But aside from all that, in the here and now; I don’t want to answer for my whereabouts, or ask permission in the first place. I don't want him in my bed. And most of all, I don’t want this guilt. The guilt of everything, all scrunched up with only one piece of tape and a messy bow trying to hold it all together.
It shouldn’t feel like this after so little time.
I shouldn’t want to taste his cum, but also feel tugged to run out the front door as soon as I’ve swallowed it…
Jin pushes all the mushrooms together into one pile with the knife, then sets it down on the chopping board. With his hands flat on the counter, he waits several seconds, then opens the cupboard beside him and bends down to get a bowl. My sweats stretch tight over his ass, and—my god—I wanna pull them down and eat him. I wanna devour every last inch of him whole.
I wanna see him unravel, completely losing his sanity because of me.
I wanna corrupt him.
I wanna break him.
I wanna keep him my dirty little secret.
When Jin opens the powdered milk, I know I need to move on. But as my hand reaches for the bathroom door, it’s quickly retracting, and, like a magnet, it’s pulling me back to him. Settling in his hair, I comb my fingers through it two times then kiss him on the top of the head.
Nothing said, and nothing more done, I retreat into the bathroom and quickly turn on the shower to drown out any sound of him because I just made it even harder. And that’s my biggest problem. I don’t know what to do, because I don’t know who I am around him.

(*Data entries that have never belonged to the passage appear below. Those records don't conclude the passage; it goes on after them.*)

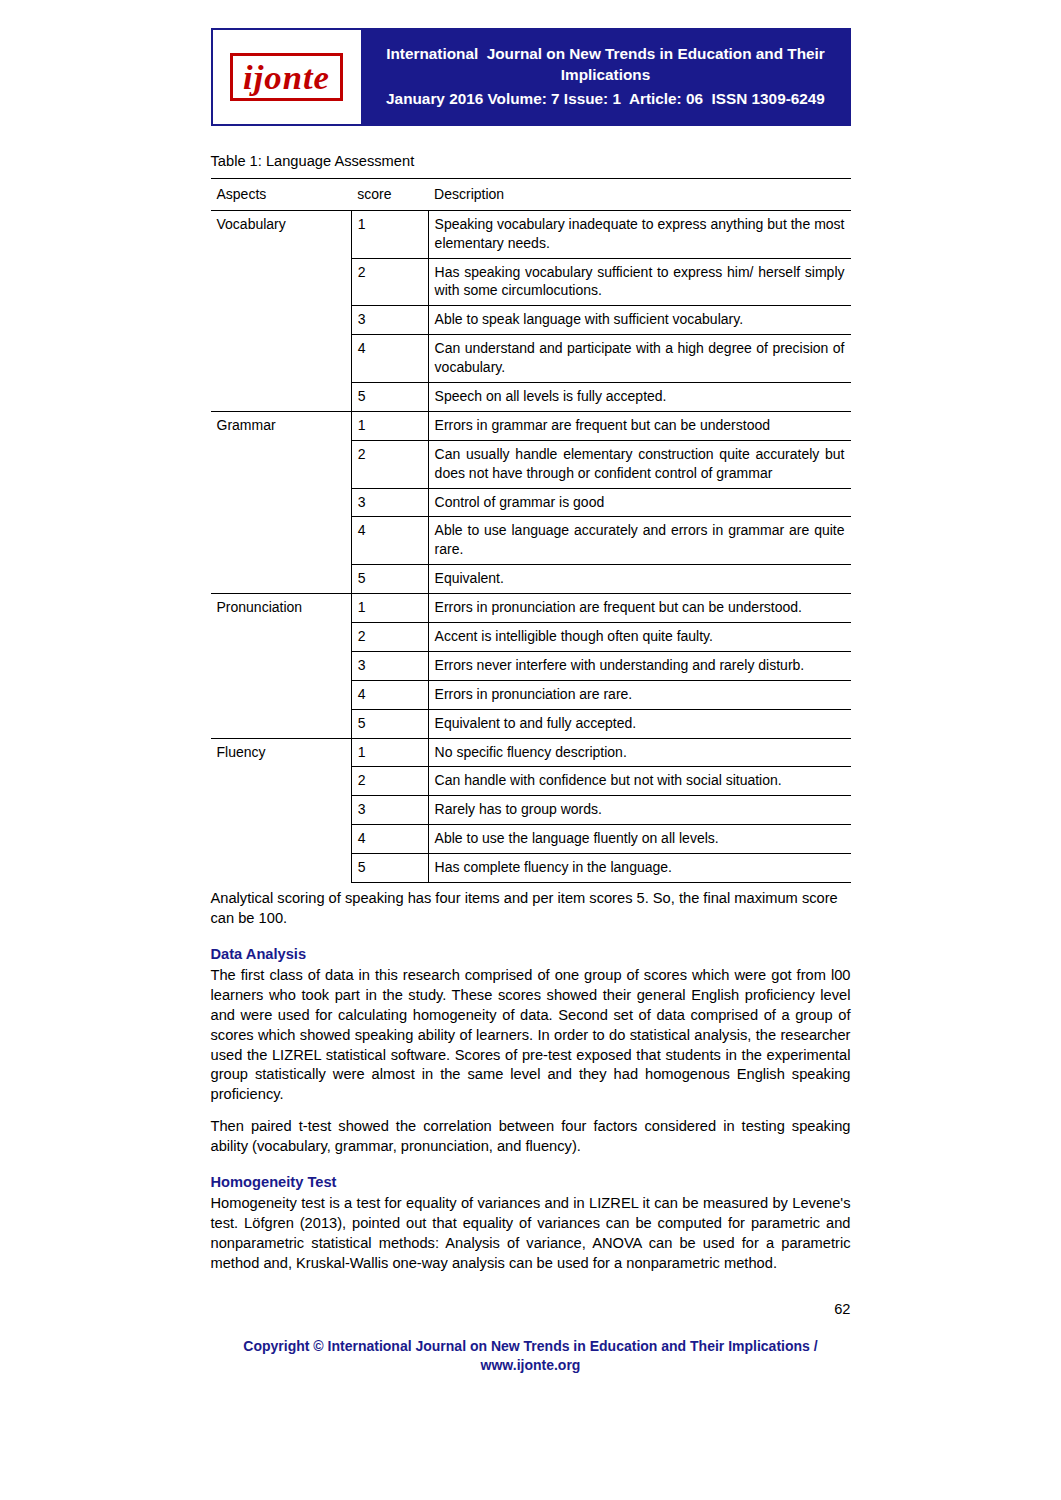ijonte
International Journal on New Trends in Education and Their Implications
January 2016 Volume: 7 Issue: 1 Article: 06 ISSN 1309-6249
Table 1: Language Assessment
| Aspects | score | Description |
| --- | --- | --- |
| Vocabulary | 1 | Speaking vocabulary inadequate to express anything but the most elementary needs. |
| 2 | Has speaking vocabulary sufficient to express him/ herself simply with some circumlocutions. |
| 3 | Able to speak language with sufficient vocabulary. |
| 4 | Can understand and participate with a high degree of precision of vocabulary. |
| 5 | Speech on all levels is fully accepted. |
| Grammar | 1 | Errors in grammar are frequent but can be understood |
| 2 | Can usually handle elementary construction quite accurately but does not have through or confident control of grammar |
| 3 | Control of grammar is good |
| 4 | Able to use language accurately and errors in grammar are quite rare. |
| 5 | Equivalent. |
| Pronunciation | 1 | Errors in pronunciation are frequent but can be understood. |
| 2 | Accent is intelligible though often quite faulty. |
| 3 | Errors never interfere with understanding and rarely disturb. |
| 4 | Errors in pronunciation are rare. |
| 5 | Equivalent to and fully accepted. |
| Fluency | 1 | No specific fluency description. |
| 2 | Can handle with confidence but not with social situation. |
| 3 | Rarely has to group words. |
| 4 | Able to use the language fluently on all levels. |
| 5 | Has complete fluency in the language. |
Analytical scoring of speaking has four items and per item scores 5. So, the final maximum score can be 100.
Data Analysis
The first class of data in this research comprised of one group of scores which were got from l00 learners who took part in the study. These scores showed their general English proficiency level and were used for calculating homogeneity of data. Second set of data comprised of a group of scores which showed speaking ability of learners. In order to do statistical analysis, the researcher used the LIZREL statistical software. Scores of pre-test exposed that students in the experimental group statistically were almost in the same level and they had homogenous English speaking proficiency.
Then paired t-test showed the correlation between four factors considered in testing speaking ability (vocabulary, grammar, pronunciation, and fluency).
Homogeneity Test
Homogeneity test is a test for equality of variances and in LIZREL it can be measured by Levene's test. Löfgren (2013), pointed out that equality of variances can be computed for parametric and nonparametric statistical methods: Analysis of variance, ANOVA can be used for a parametric method and, Kruskal-Wallis one-way analysis can be used for a nonparametric method.
62
Copyright © International Journal on New Trends in Education and Their Implications / www.ijonte.org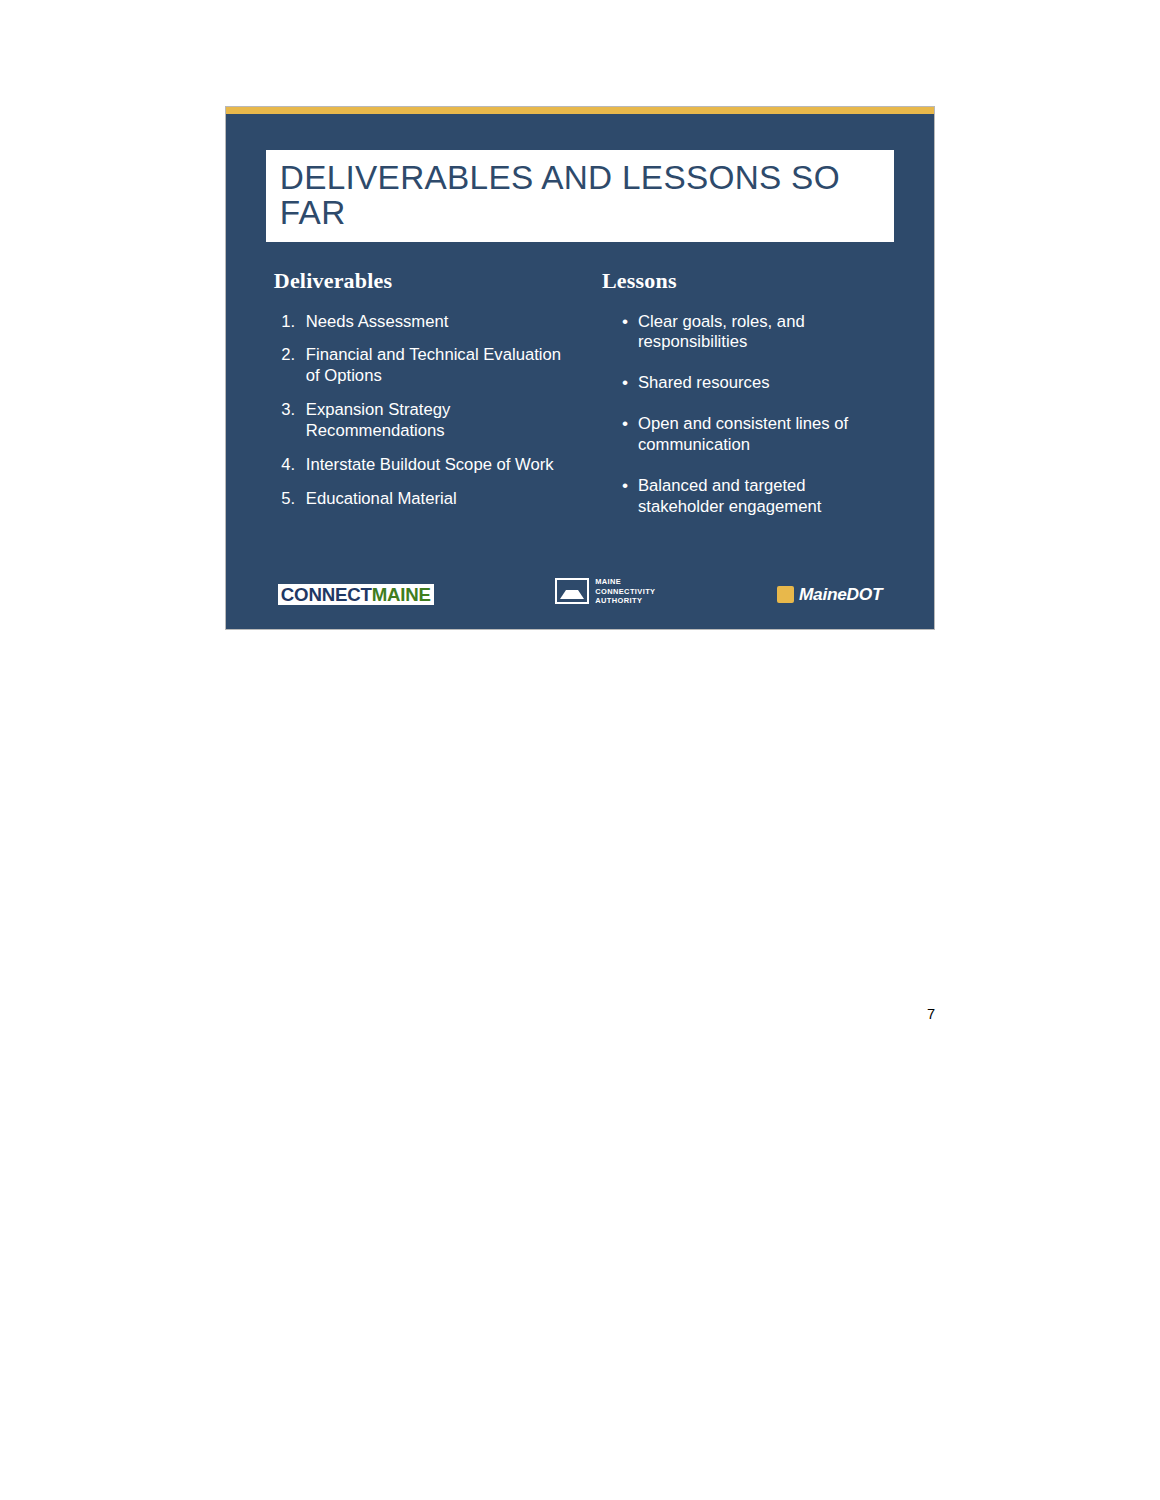DELIVERABLES AND LESSONS SO FAR
Deliverables
Needs Assessment
Financial and Technical Evaluation of Options
Expansion Strategy Recommendations
Interstate Buildout Scope of Work
Educational Material
Lessons
Clear goals, roles, and responsibilities
Shared resources
Open and consistent lines of communication
Balanced and targeted stakeholder engagement
CONNECT MAINE
Maine
Connectivity
Authority
MaineDOT
7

The too hot water doesn’t help either, it only forces me to consider how he feels. And then it starts all over again; that relentless cycle ofI want him but I shouldn’t have him.
Taking half a step forward, I let the water hit the top of my head and send my hair streaming in every direction. After god knows how long, I push it all back and lean against the slate tiles. With my forehead resting against my arm and the water running down my back, I don’t hear the bathroom door open, but I do hear the shower screen as it slides along its tracks.

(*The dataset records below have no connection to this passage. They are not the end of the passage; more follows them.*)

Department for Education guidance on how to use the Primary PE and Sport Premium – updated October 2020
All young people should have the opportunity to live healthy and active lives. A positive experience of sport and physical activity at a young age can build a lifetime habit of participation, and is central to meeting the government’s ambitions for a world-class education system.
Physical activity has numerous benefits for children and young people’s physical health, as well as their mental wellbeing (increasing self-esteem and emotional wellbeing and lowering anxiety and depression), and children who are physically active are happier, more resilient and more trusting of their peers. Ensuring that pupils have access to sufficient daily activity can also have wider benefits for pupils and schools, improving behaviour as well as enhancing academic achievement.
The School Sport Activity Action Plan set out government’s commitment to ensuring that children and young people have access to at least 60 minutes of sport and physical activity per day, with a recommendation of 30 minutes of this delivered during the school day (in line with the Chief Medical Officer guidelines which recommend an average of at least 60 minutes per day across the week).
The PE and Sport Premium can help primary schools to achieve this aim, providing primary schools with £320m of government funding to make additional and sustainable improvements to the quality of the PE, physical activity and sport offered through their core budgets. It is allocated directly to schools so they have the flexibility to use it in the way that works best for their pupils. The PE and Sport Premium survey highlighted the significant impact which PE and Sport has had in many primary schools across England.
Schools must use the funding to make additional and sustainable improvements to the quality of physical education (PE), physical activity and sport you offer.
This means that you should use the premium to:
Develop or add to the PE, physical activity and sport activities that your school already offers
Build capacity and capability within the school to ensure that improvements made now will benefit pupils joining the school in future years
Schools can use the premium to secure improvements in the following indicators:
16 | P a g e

Still without a word spoken between us, Jin steps in behind me. His hands are instantly on my waist, wrapping around my middle. Then his head leans against my back, and…
He just hugs me.
And I just accept it.
I’ve been making decorations all morning. Not because I want to, but because, for some reason, Eden wants to celebrate Christmas. I still don’t see the point when it’s only the two of us, but for the next five days I’ll put on a happy face for him and pretend I’m looking forward to it as well.
Without much to work with, I’ve been tying bundles of newspaper strips together with twine to make little pom-poms. And now I’m using duct tape to stick slightly larger strips together into one of those ring garlands you make in kindergarten. But hey, it’s still better than playing Gran Turismo.

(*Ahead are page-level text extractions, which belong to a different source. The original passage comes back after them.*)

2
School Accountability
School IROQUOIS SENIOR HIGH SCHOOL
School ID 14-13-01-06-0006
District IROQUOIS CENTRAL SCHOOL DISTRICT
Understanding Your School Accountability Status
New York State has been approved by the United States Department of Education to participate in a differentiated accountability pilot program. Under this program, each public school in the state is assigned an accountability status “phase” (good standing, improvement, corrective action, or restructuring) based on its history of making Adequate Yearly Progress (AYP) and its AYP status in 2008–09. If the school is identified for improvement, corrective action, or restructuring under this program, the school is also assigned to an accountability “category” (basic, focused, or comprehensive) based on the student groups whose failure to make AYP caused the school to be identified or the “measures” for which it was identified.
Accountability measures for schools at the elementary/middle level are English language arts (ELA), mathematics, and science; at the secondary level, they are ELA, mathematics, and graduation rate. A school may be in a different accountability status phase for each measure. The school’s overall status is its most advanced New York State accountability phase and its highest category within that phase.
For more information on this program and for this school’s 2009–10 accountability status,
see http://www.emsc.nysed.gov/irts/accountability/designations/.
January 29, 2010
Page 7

The flowers Eden found really are pretty, and they look good on the tree, but they won’t last. They’ll be wilted by tomorrow, maybe sooner because of how close they are to the fire.
We made breakfast together with minimal conversation. It kind of just happened, but without any of the affection from the shower spilling over into it.
As soon as he was dressed, Eden returned to the bathroom to brush his teeth while I started the process of making powdered eggs and milk taste like something you can look forward to eating.
“Do you feel like fish for lunch?”
“We just ate.”
“It’s one-thirty.”
“Piss off,” I curse at the garland and throw it across the table.
Eden puts the controller down to look at me. “Why don’t you call it a day?”
“I’ll call it a freaking year. This tree isn’t getting anymore of my time.”
“Who’s gonna decorate it then?”
I pick up a handful of pom-poms and throw them at him. “You are.”
“Hey now,” he says while collecting them. “You just made these. They’ll get scrunched up if you treat them like that.”
“It’s newspaper on an illegally cut down tree. Who gives a crap?”